Costs of this magnitude are hard to put in context. I have read that there are about 750,000 people on the newer anticoagulants. If one in a hundred of them had a bleeding episode in a year which was treated with Andexxa, that would be nearly 400 million dollars. 400 million dollars is enough money to buy a year's supply of a nice cheap generic blood pressure pill for 10 million people to help prevent the atrial fibrillation which eventually leads to prescription of the anticoagulant. Or enough money to pay for a week's vacation to Hawaii for 10,000 people, which is mostly irrelevant.
What makes me sad here is that these new drugs are being pushed out of the pharmaceutical pipeline and, although they have the potential to reduce misery if used for the conditions they can treat, they will bankrupt either real people or health care budgets or both. The folks who could benefit from them will perhaps achieve better health only to be crushed by debt or unable to afford health insurance.

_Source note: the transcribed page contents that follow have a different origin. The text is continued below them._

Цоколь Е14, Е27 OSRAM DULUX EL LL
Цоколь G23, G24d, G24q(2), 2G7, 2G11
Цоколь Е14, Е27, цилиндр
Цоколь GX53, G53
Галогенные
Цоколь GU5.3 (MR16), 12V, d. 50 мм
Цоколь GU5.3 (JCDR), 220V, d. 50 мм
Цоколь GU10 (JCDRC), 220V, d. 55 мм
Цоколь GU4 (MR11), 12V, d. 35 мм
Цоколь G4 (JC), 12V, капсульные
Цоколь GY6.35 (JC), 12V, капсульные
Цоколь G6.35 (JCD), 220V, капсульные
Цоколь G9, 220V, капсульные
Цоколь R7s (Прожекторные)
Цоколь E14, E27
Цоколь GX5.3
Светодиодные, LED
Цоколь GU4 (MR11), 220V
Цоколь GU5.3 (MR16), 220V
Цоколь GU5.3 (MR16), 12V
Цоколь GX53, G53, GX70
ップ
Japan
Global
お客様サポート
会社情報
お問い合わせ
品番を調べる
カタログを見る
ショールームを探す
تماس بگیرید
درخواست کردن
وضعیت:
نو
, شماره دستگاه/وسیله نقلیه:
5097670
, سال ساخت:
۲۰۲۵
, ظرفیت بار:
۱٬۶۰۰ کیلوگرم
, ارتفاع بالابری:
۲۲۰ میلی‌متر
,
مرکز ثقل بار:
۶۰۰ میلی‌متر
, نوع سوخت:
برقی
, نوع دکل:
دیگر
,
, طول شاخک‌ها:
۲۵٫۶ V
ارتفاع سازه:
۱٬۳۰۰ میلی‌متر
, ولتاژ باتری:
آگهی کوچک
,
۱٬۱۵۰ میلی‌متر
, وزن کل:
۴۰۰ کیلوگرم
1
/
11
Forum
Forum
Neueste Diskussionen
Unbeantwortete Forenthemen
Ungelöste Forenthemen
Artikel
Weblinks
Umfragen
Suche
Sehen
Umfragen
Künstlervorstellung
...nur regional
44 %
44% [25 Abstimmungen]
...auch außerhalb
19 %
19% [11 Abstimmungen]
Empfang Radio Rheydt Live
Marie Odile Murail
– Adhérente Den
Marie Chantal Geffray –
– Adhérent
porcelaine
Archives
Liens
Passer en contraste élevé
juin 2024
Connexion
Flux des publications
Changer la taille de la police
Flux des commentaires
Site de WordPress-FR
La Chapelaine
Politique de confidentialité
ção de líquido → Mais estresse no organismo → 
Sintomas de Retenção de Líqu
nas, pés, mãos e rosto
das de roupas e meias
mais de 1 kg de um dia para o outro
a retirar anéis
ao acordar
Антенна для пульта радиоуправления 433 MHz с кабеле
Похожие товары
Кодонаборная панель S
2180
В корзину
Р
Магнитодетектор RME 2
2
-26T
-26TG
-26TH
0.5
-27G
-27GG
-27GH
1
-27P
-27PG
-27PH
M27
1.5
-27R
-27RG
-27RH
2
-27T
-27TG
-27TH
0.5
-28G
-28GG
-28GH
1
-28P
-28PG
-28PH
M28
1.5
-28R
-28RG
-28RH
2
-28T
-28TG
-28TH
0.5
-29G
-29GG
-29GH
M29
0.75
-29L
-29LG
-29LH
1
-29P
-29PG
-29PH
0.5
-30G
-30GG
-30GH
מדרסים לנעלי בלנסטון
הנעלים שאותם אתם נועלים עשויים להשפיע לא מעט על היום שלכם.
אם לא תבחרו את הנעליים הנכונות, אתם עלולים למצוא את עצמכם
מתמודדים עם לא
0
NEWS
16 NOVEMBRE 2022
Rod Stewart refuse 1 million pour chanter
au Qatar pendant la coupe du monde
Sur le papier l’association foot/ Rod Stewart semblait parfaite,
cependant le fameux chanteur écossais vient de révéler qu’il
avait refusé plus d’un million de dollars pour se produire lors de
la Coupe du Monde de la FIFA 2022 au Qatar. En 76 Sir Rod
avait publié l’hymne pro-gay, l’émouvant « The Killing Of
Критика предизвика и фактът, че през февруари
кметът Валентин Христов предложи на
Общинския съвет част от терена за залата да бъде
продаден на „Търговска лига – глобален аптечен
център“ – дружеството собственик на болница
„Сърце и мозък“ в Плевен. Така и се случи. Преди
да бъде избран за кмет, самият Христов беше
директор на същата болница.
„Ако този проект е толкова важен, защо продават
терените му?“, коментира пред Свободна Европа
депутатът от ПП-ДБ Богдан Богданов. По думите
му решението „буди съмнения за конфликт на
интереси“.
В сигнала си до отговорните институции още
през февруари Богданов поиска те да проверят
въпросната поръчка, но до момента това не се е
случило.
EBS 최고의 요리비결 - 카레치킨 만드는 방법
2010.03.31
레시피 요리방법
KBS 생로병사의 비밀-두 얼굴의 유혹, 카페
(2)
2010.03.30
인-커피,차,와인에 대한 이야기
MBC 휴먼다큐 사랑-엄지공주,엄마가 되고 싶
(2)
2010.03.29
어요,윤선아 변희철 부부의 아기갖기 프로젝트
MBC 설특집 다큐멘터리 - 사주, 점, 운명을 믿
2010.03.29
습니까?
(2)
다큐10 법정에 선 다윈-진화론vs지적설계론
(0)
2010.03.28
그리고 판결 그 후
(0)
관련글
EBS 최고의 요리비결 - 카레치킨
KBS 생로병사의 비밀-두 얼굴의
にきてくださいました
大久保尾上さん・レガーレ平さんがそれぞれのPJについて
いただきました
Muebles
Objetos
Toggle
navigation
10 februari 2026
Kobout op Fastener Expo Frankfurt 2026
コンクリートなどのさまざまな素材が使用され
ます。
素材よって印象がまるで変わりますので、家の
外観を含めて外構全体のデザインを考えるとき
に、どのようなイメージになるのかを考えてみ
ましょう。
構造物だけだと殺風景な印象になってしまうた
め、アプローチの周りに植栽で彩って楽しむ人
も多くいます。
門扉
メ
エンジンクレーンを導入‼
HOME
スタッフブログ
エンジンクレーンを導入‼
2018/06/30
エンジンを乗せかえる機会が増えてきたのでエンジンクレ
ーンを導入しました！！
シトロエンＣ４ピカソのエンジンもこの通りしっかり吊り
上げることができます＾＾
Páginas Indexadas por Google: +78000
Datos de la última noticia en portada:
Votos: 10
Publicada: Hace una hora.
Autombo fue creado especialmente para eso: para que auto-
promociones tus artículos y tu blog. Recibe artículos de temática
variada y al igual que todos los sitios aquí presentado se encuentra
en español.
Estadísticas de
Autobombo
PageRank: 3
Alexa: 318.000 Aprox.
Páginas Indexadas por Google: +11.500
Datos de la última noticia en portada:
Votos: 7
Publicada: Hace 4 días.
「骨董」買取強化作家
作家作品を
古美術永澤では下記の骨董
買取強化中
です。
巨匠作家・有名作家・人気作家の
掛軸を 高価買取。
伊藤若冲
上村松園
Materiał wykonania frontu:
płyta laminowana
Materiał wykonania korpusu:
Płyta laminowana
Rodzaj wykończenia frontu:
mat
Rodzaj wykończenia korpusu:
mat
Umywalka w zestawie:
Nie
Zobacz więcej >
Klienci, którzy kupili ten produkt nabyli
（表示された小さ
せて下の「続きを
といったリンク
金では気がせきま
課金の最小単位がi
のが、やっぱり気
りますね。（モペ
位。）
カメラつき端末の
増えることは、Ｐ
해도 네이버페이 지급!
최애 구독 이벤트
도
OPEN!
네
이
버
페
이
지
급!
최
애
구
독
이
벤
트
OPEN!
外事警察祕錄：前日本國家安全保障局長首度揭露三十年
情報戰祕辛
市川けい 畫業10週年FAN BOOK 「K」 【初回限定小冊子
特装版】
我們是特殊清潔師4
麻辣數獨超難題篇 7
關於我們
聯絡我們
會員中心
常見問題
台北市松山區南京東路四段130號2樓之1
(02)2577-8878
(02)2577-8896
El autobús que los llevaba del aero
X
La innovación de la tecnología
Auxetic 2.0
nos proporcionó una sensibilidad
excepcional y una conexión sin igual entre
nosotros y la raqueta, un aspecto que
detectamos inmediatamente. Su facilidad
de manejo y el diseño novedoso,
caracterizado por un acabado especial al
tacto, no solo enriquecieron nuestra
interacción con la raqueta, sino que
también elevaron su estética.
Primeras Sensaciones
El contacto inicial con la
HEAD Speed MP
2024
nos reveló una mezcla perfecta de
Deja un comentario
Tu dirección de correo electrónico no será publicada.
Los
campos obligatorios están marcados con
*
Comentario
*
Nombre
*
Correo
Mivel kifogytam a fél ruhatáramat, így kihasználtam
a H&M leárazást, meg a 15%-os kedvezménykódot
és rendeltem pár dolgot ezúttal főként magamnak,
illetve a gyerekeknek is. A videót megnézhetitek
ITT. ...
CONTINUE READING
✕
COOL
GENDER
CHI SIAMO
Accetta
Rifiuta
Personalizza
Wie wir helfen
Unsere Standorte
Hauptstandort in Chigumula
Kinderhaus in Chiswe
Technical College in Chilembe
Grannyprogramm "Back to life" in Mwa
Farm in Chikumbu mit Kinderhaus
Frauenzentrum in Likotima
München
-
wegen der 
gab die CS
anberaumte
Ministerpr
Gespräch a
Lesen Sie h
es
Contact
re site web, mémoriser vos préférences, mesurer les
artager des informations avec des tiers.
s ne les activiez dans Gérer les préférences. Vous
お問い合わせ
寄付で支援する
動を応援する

Something could be done to fix this.
Pharmaceutical companies are motivated to create drugs whose high prices and popularity will result in profits. We can, however, fund drug development in a different way. If academic labs developed drugs through grants from the National Institutes of Health or other government agencies, their costs would not need to be made up by sky high drug prices. In fact, since the government pays the vast majority of health care costs in one way or another, the payoff for these grants for drug development would be through lower pharmacy costs and also improved health and productivity. This kind of payment would favor affordability and efficacy, not just expensive drugs that add very little incremental benefit for patients.
For now, new drugs come from pharmaceutical companies and are priced beyond what a conscientious health care system can pay. Still, these drugs will be advertised and prescribed and health care costs will go up and medical debt will destroy lives. It's really hard to get excited about this most recent batch of wonder drugs.